§ **Description of the task**: Return the text lines of all the records below unchanged, leaving out the pictures.

Stored entries:
====

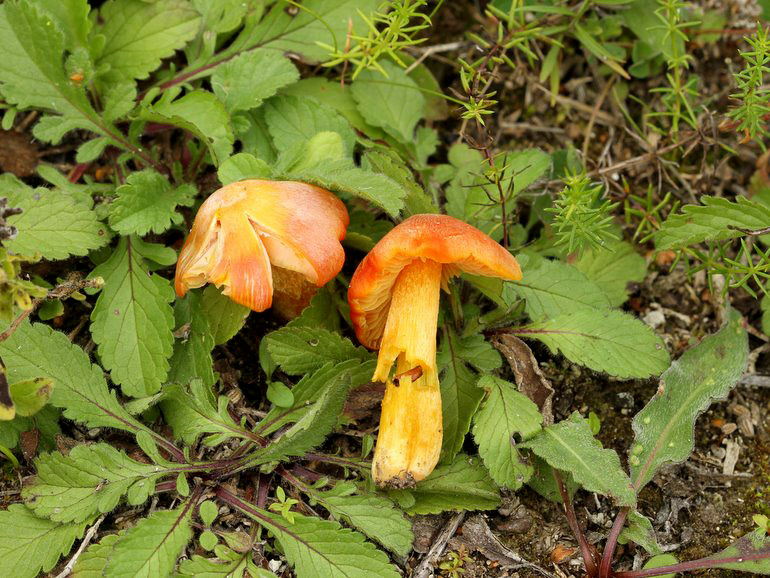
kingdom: Fungi
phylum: Basidiomycota
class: Agaricomycetes
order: Agaricales
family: Hygrophoraceae
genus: Hygrocybe
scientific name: Hygrocybe acutoconica
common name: Konrads vokshat
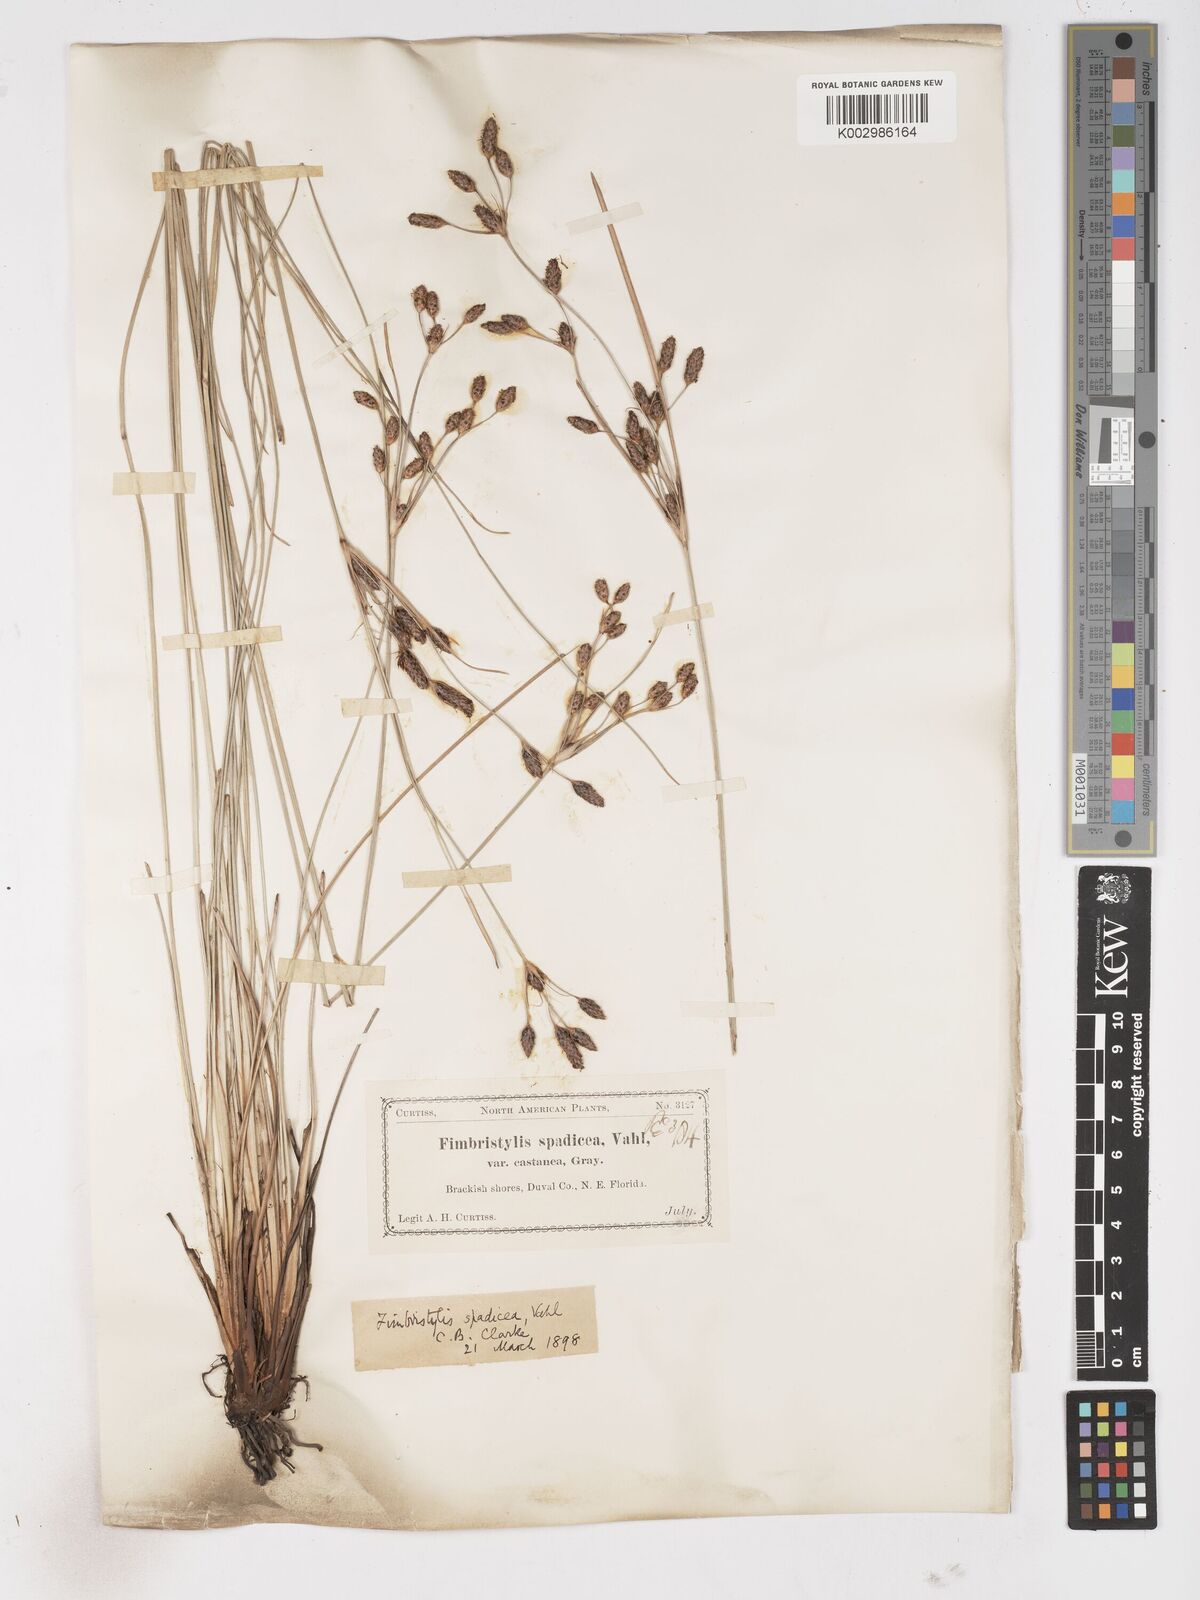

====

§ **Full output**:
kingdom: Fungi
phylum: Basidiomycota
class: Agaricomycetes
order: Agaricales
family: Hygrophoraceae
genus: Hygrocybe
scientific name: Hygrocybe acutoconica
common name: Konrads vokshat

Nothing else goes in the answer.